▶ RECORDED INFORMATION

►

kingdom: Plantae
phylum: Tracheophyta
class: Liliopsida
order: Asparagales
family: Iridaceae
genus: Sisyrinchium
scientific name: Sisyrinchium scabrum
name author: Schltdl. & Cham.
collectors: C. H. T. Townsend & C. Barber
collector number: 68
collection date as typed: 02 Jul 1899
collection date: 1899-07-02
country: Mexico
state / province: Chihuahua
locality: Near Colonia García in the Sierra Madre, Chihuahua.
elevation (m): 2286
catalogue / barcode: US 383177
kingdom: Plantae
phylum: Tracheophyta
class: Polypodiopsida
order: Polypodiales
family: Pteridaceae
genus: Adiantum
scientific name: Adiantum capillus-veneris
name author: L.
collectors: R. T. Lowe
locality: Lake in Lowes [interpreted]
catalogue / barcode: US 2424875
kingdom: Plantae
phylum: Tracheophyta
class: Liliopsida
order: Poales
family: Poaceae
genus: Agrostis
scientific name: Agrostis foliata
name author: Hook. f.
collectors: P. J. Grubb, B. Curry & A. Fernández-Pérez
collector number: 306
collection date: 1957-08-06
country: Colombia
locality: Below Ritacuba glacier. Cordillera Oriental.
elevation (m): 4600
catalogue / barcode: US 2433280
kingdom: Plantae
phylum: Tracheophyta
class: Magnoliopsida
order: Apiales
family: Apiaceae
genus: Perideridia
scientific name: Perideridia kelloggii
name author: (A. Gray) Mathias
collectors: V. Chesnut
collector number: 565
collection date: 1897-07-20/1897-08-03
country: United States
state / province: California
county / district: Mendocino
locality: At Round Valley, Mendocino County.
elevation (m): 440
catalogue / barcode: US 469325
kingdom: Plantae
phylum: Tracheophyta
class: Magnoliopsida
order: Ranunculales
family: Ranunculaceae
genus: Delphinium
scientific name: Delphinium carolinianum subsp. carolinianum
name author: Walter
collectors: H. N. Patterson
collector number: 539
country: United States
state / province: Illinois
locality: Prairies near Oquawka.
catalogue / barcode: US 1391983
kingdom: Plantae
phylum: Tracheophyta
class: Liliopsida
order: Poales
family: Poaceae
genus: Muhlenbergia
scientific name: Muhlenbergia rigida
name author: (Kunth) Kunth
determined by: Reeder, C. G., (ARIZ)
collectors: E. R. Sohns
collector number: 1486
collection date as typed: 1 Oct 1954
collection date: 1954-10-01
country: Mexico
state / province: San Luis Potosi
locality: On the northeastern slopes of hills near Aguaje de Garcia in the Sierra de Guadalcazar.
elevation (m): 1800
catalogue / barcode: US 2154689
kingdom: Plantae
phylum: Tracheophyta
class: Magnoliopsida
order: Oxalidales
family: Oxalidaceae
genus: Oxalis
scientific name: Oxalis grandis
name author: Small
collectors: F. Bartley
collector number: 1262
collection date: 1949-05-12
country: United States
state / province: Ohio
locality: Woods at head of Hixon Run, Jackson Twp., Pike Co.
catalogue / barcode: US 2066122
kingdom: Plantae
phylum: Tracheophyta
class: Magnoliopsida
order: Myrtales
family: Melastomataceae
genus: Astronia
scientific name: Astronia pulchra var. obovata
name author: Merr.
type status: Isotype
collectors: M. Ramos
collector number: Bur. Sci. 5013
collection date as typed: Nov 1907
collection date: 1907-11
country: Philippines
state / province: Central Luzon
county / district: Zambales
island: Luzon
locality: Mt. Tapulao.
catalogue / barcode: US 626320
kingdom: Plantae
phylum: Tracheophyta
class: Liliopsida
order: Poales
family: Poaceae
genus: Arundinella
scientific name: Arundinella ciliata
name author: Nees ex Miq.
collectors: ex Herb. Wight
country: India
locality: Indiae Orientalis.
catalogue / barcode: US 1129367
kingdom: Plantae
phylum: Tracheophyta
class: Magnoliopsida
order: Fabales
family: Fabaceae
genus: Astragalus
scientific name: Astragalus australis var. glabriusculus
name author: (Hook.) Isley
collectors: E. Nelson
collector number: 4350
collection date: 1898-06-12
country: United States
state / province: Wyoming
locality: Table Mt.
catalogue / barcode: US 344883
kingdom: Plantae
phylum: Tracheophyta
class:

◄

▶ AIM
Rewrite the entries above, swapping every "locality" for "site" and leaving everything else unchanged.

▶ RESPONSE
kingdom: Plantae
phylum: Tracheophyta
class: Liliopsida
order: Asparagales
family: Iridaceae
genus: Sisyrinchium
scientific name: Sisyrinchium scabrum
name author: Schltdl. & Cham.
collectors: C. H. T. Townsend & C. Barber
collector number: 68
collection date as typed: 02 Jul 1899
collection date: 1899-07-02
country: Mexico
state / province: Chihuahua
site: Near Colonia García in the Sierra Madre, Chihuahua.
elevation (m): 2286
catalogue / barcode: US 383177
kingdom: Plantae
phylum: Tracheophyta
class: Polypodiopsida
order: Polypodiales
family: Pteridaceae
genus: Adiantum
scientific name: Adiantum capillus-veneris
name author: L.
collectors: R. T. Lowe
site: Lake in Lowes [interpreted]
catalogue / barcode: US 2424875
kingdom: Plantae
phylum: Tracheophyta
class: Liliopsida
order: Poales
family: Poaceae
genus: Agrostis
scientific name: Agrostis foliata
name author: Hook. f.
collectors: P. J. Grubb, B. Curry & A. Fernández-Pérez
collector number: 306
collection date: 1957-08-06
country: Colombia
site: Below Ritacuba glacier. Cordillera Oriental.
elevation (m): 4600
catalogue / barcode: US 2433280
kingdom: Plantae
phylum: Tracheophyta
class: Magnoliopsida
order: Apiales
family: Apiaceae
genus: Perideridia
scientific name: Perideridia kelloggii
name author: (A. Gray) Mathias
collectors: V. Chesnut
collector number: 565
collection date: 1897-07-20/1897-08-03
country: United States
state / province: California
county / district: Mendocino
site: At Round Valley, Mendocino County.
elevation (m): 440
catalogue / barcode: US 469325
kingdom: Plantae
phylum: Tracheophyta
class: Magnoliopsida
order: Ranunculales
family: Ranunculaceae
genus: Delphinium
scientific name: Delphinium carolinianum subsp. carolinianum
name author: Walter
collectors: H. N. Patterson
collector number: 539
country: United States
state / province: Illinois
site: Prairies near Oquawka.
catalogue / barcode: US 1391983
kingdom: Plantae
phylum: Tracheophyta
class: Liliopsida
order: Poales
family: Poaceae
genus: Muhlenbergia
scientific name: Muhlenbergia rigida
name author: (Kunth) Kunth
determined by: Reeder, C. G., (ARIZ)
collectors: E. R. Sohns
collector number: 1486
collection date as typed: 1 Oct 1954
collection date: 1954-10-01
country: Mexico
state / province: San Luis Potosi
site: On the northeastern slopes of hills near Aguaje de Garcia in the Sierra de Guadalcazar.
elevation (m): 1800
catalogue / barcode: US 2154689
kingdom: Plantae
phylum: Tracheophyta
class: Magnoliopsida
order: Oxalidales
family: Oxalidaceae
genus: Oxalis
scientific name: Oxalis grandis
name author: Small
collectors: F. Bartley
collector number: 1262
collection date: 1949-05-12
country: United States
state / province: Ohio
site: Woods at head of Hixon Run, Jackson Twp., Pike Co.
catalogue / barcode: US 2066122
kingdom: Plantae
phylum: Tracheophyta
class: Magnoliopsida
order: Myrtales
family: Melastomataceae
genus: Astronia
scientific name: Astronia pulchra var. obovata
name author: Merr.
type status: Isotype
collectors: M. Ramos
collector number: Bur. Sci. 5013
collection date as typed: Nov 1907
collection date: 1907-11
country: Philippines
state / province: Central Luzon
county / district: Zambales
island: Luzon
site: Mt. Tapulao.
catalogue / barcode: US 626320
kingdom: Plantae
phylum: Tracheophyta
class: Liliopsida
order: Poales
family: Poaceae
genus: Arundinella
scientific name: Arundinella ciliata
name author: Nees ex Miq.
collectors: ex Herb. Wight
country: India
site: Indiae Orientalis.
catalogue / barcode: US 1129367
kingdom: Plantae
phylum: Tracheophyta
class: Magnoliopsida
order: Fabales
family: Fabaceae
genus: Astragalus
scientific name: Astragalus australis var. glabriusculus
name author: (Hook.) Isley
collectors: E. Nelson
collector number: 4350
collection date: 1898-06-12
country: United States
state / province: Wyoming
site: Table Mt.
catalogue / barcode: US 344883
kingdom: Plantae
phylum: Tracheophyta
class:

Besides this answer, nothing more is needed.